TASK ITEM:
Reproduce every line of the records below word for word.

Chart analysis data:
# # # #

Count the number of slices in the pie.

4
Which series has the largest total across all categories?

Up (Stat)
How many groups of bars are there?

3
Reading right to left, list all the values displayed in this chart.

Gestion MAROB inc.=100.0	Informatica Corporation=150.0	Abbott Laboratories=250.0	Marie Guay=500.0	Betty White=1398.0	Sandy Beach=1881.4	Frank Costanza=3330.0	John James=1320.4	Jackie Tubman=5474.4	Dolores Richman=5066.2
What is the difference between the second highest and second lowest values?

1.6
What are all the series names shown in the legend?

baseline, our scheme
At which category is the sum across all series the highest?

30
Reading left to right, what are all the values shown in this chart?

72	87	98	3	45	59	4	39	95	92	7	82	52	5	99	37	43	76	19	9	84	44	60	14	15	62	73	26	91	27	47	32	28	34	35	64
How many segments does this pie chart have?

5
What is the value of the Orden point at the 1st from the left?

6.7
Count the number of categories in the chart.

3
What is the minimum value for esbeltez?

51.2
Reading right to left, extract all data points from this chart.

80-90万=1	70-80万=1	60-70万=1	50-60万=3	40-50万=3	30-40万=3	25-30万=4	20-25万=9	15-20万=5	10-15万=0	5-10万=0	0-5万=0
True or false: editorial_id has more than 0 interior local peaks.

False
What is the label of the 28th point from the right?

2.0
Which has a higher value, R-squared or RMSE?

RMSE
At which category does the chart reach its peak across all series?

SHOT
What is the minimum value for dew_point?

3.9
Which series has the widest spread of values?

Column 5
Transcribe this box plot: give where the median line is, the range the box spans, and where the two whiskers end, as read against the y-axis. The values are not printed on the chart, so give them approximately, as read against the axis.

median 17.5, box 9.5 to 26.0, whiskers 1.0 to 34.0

# # # #

EXERCISE RESULT:
Count the number of slices in the pie.

4
Which series has the largest total across all categories?

Up (Stat)
How many groups of bars are there?

3
Reading right to left, list all the values displayed in this chart.

Gestion MAROB inc.=100.0	Informatica Corporation=150.0	Abbott Laboratories=250.0	Marie Guay=500.0	Betty White=1398.0	Sandy Beach=1881.4	Frank Costanza=3330.0	John James=1320.4	Jackie Tubman=5474.4	Dolores Richman=5066.2
What is the difference between the second highest and second lowest values?

1.6
What are all the series names shown in the legend?

baseline, our scheme
At which category is the sum across all series the highest?

30
Reading left to right, what are all the values shown in this chart?

72	87	98	3	45	59	4	39	95	92	7	82	52	5	99	37	43	76	19	9	84	44	60	14	15	62	73	26	91	27	47	32	28	34	35	64
How many segments does this pie chart have?

5
What is the value of the Orden point at the 1st from the left?

6.7
Count the number of categories in the chart.

3
What is the minimum value for esbeltez?

51.2
Reading right to left, extract all data points from this chart.

80-90万=1	70-80万=1	60-70万=1	50-60万=3	40-50万=3	30-40万=3	25-30万=4	20-25万=9	15-20万=5	10-15万=0	5-10万=0	0-5万=0
True or false: editorial_id has more than 0 interior local peaks.

False
What is the label of the 28th point from the right?

2.0
Which has a higher value, R-squared or RMSE?

RMSE
At which category does the chart reach its peak across all series?

SHOT
What is the minimum value for dew_point?

3.9
Which series has the widest spread of values?

Column 5
Transcribe this box plot: give where the median line is, the range the box spans, and where the two whiskers end, as read against the y-axis. The values are not printed on the chart, so give them approximately, as read against the axis.

median 17.5, box 9.5 to 26.0, whiskers 1.0 to 34.0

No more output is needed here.